Request: From the data underneath, reproduce exactly the stretch that begins at the line with "Deniz Ürünleri" and ends after the line with "行為之施予、被保險人的需求和保險制度等各層面問".

Input records:

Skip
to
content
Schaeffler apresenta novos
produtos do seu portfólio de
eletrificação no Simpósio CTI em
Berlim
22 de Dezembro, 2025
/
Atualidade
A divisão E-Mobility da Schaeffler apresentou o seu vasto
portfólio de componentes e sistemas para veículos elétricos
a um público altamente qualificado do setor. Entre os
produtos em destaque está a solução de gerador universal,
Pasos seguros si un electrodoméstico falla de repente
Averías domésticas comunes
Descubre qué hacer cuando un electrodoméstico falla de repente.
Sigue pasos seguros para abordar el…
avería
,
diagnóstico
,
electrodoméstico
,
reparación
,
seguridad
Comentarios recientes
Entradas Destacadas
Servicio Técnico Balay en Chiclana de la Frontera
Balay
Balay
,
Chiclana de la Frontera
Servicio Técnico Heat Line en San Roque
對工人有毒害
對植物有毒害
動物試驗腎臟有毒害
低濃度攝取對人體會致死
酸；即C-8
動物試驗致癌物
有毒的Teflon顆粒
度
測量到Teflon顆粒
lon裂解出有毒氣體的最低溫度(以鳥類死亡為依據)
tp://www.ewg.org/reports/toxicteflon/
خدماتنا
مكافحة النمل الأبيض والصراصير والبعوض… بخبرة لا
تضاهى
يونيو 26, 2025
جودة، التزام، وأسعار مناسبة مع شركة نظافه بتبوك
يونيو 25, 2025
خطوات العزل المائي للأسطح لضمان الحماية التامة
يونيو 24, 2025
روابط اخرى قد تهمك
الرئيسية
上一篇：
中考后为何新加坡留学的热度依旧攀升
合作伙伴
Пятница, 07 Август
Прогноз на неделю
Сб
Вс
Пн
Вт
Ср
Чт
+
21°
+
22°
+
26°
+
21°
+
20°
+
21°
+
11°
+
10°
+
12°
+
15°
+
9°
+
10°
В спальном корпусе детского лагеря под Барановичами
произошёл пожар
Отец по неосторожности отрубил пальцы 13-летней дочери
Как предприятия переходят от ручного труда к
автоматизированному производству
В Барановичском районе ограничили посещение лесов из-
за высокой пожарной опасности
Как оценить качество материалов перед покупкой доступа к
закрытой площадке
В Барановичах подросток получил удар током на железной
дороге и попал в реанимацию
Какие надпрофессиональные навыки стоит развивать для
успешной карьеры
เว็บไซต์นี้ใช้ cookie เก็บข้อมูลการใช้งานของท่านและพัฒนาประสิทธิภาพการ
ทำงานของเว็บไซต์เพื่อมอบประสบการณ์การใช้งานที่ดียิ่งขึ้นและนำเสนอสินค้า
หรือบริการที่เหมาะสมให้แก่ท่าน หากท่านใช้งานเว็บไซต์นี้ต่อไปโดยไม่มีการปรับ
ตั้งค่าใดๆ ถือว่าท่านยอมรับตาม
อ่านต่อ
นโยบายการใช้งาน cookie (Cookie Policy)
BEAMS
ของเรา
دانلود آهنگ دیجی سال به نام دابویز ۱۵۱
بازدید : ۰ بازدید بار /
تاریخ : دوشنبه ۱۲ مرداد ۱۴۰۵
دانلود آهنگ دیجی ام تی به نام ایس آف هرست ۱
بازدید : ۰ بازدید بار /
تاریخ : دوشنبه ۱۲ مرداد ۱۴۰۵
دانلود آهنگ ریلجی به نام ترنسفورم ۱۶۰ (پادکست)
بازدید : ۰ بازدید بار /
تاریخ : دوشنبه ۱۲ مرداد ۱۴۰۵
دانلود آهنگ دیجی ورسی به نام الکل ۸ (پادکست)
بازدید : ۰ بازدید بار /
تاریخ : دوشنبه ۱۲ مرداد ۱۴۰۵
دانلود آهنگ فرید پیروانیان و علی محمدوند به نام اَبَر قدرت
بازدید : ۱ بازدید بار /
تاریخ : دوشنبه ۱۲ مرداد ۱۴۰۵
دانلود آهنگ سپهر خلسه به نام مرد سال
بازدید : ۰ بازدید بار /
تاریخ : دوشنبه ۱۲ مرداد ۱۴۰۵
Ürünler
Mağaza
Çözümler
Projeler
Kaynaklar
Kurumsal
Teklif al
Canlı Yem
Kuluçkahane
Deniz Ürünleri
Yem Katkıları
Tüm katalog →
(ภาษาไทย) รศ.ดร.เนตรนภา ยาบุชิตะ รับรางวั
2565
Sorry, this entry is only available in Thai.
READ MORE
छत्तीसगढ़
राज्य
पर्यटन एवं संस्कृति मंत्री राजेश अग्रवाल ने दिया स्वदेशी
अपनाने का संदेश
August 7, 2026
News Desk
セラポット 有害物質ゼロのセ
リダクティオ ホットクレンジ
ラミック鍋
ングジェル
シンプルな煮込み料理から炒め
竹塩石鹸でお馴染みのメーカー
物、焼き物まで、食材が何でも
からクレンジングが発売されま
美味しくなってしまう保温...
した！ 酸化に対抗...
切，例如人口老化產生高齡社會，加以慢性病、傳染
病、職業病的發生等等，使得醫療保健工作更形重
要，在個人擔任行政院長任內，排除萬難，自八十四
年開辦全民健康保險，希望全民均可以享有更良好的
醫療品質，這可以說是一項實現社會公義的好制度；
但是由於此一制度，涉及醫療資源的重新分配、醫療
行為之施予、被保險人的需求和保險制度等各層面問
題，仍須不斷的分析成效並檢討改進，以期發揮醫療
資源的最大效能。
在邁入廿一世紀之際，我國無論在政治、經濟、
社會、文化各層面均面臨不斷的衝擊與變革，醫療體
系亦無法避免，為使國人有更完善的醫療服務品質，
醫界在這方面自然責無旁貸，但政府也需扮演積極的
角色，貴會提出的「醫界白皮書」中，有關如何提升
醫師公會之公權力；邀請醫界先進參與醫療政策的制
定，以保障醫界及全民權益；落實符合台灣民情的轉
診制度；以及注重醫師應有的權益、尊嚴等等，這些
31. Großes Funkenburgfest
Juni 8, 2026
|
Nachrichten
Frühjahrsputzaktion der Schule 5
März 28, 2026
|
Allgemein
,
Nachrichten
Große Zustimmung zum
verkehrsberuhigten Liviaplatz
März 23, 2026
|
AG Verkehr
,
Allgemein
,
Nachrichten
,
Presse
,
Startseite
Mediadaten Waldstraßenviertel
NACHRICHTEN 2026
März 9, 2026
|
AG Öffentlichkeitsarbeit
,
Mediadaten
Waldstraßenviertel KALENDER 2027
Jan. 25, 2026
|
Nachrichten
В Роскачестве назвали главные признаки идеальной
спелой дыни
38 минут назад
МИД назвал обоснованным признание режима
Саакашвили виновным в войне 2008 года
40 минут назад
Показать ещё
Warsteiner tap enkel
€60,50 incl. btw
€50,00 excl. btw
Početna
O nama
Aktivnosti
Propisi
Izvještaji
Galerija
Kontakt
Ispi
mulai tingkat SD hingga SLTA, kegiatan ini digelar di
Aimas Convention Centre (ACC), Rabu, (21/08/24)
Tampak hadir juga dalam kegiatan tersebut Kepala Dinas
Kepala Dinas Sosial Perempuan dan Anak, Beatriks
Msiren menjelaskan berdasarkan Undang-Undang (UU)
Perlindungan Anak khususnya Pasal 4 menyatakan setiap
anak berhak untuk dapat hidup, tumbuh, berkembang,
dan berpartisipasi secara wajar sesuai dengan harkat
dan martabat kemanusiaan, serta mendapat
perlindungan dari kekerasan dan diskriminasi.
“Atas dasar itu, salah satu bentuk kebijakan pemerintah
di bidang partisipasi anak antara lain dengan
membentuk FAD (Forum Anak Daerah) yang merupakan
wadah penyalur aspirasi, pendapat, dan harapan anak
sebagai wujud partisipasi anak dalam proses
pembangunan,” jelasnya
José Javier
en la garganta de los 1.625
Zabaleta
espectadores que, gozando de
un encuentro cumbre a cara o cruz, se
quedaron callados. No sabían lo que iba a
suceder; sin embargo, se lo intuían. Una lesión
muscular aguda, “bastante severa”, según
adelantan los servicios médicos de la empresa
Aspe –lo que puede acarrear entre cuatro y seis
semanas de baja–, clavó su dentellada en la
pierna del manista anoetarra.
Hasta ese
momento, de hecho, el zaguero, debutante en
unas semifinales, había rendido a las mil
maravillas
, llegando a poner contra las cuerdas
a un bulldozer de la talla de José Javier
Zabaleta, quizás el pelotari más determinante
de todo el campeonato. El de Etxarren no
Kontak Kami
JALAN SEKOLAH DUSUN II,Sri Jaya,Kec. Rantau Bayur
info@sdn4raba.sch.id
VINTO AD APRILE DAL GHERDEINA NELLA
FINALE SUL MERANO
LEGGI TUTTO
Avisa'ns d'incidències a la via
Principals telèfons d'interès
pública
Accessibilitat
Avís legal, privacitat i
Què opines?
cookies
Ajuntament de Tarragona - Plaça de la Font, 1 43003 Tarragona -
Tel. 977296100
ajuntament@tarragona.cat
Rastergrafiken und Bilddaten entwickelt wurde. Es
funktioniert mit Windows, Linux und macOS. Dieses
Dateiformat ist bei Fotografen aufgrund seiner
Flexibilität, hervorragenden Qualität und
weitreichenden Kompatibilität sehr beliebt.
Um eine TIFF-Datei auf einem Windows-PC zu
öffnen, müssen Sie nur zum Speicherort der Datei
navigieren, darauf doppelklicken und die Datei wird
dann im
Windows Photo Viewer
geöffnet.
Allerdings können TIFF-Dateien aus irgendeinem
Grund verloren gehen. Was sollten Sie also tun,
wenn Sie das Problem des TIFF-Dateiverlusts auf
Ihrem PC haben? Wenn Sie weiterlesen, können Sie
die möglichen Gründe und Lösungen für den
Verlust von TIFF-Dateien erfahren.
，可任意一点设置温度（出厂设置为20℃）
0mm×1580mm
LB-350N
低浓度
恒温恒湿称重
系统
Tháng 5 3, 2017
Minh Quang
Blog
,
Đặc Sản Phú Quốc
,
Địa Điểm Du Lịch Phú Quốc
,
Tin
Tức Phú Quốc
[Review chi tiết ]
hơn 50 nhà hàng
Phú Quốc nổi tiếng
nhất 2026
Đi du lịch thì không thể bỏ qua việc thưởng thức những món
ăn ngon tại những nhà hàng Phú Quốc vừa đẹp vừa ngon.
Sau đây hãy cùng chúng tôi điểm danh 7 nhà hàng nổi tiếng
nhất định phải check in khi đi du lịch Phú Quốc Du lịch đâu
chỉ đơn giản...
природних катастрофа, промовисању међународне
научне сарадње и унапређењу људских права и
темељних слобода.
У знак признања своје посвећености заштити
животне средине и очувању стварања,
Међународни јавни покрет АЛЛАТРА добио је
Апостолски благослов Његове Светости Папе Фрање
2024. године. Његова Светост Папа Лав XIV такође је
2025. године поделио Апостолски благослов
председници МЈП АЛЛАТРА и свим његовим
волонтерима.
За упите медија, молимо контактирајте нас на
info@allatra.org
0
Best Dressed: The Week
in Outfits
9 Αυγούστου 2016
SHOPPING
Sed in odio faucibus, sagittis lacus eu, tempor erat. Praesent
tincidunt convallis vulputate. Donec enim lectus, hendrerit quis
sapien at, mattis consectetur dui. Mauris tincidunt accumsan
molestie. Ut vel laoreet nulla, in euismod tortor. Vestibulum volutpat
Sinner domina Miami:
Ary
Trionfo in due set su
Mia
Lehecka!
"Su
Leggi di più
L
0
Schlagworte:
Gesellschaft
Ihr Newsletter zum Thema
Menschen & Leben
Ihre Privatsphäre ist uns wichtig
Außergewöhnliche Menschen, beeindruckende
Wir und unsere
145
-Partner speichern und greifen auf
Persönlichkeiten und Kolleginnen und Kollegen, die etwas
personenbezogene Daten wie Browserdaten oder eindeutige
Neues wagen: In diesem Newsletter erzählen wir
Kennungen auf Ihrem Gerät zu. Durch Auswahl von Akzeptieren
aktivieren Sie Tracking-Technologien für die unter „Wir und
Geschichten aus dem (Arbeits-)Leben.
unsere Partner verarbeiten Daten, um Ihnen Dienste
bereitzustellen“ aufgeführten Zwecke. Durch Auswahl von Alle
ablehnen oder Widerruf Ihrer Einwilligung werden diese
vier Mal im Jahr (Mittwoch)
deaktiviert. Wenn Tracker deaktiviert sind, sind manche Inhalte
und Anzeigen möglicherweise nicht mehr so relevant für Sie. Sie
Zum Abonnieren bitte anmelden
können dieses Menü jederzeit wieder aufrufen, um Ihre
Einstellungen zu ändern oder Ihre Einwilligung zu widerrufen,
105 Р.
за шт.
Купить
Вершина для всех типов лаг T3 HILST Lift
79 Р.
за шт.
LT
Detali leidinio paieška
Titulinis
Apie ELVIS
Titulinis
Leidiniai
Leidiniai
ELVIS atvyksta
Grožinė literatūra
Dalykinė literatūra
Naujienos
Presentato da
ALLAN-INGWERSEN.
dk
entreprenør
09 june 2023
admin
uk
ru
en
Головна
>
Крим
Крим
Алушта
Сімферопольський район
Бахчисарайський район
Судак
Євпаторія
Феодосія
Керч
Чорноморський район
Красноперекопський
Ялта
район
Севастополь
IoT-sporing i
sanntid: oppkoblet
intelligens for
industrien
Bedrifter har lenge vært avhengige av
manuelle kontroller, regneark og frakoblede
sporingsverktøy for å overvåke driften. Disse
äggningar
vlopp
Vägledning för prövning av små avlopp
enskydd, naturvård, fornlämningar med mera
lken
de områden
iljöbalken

Result below:
Deniz Ürünleri
Yem Katkıları
Tüm katalog →
(ภาษาไทย) รศ.ดร.เนตรนภา ยาบุชิตะ รับรางวั
2565
Sorry, this entry is only available in Thai.
READ MORE
छत्तीसगढ़
राज्य
पर्यटन एवं संस्कृति मंत्री राजेश अग्रवाल ने दिया स्वदेशी
अपनाने का संदेश
August 7, 2026
News Desk
セラポット 有害物質ゼロのセ
リダクティオ ホットクレンジ
ラミック鍋
ングジェル
シンプルな煮込み料理から炒め
竹塩石鹸でお馴染みのメーカー
物、焼き物まで、食材が何でも
からクレンジングが発売されま
美味しくなってしまう保温...
した！ 酸化に対抗...
切，例如人口老化產生高齡社會，加以慢性病、傳染
病、職業病的發生等等，使得醫療保健工作更形重
要，在個人擔任行政院長任內，排除萬難，自八十四
年開辦全民健康保險，希望全民均可以享有更良好的
醫療品質，這可以說是一項實現社會公義的好制度；
但是由於此一制度，涉及醫療資源的重新分配、醫療
行為之施予、被保險人的需求和保險制度等各層面問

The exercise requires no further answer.